In the listing below, locate the lines that hold the string "input". Copy those lines.

-----

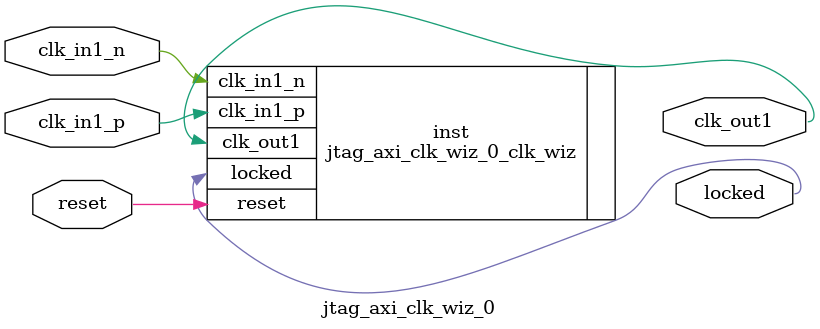
<source format=v>


`timescale 1ps/1ps

(* CORE_GENERATION_INFO = "jtag_axi_clk_wiz_0,clk_wiz_v5_3_3_0,{component_name=jtag_axi_clk_wiz_0,use_phase_alignment=true,use_min_o_jitter=false,use_max_i_jitter=false,use_dyn_phase_shift=false,use_inclk_switchover=false,use_dyn_reconfig=false,enable_axi=0,feedback_source=FDBK_AUTO,PRIMITIVE=MMCM,num_out_clk=1,clkin1_period=10.0,clkin2_period=10.0,use_power_down=false,use_reset=true,use_locked=true,use_inclk_stopped=false,feedback_type=SINGLE,CLOCK_MGR_TYPE=NA,manual_override=false}" *)

module jtag_axi_clk_wiz_0 
 (
  // Clock out ports
  output        clk_out1,
  // Status and control signals
  input         reset,
  output        locked,
 // Clock in ports
  input         clk_in1_p,
  input         clk_in1_n
 );

  jtag_axi_clk_wiz_0_clk_wiz inst
  (
  // Clock out ports  
  .clk_out1(clk_out1),
  // Status and control signals               
  .reset(reset), 
  .locked(locked),
 // Clock in ports
  .clk_in1_p(clk_in1_p),
  .clk_in1_n(clk_in1_n)
  );

endmodule

</source>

-----

### [RESULT]
  input         reset,
  input         clk_in1_p,
  input         clk_in1_n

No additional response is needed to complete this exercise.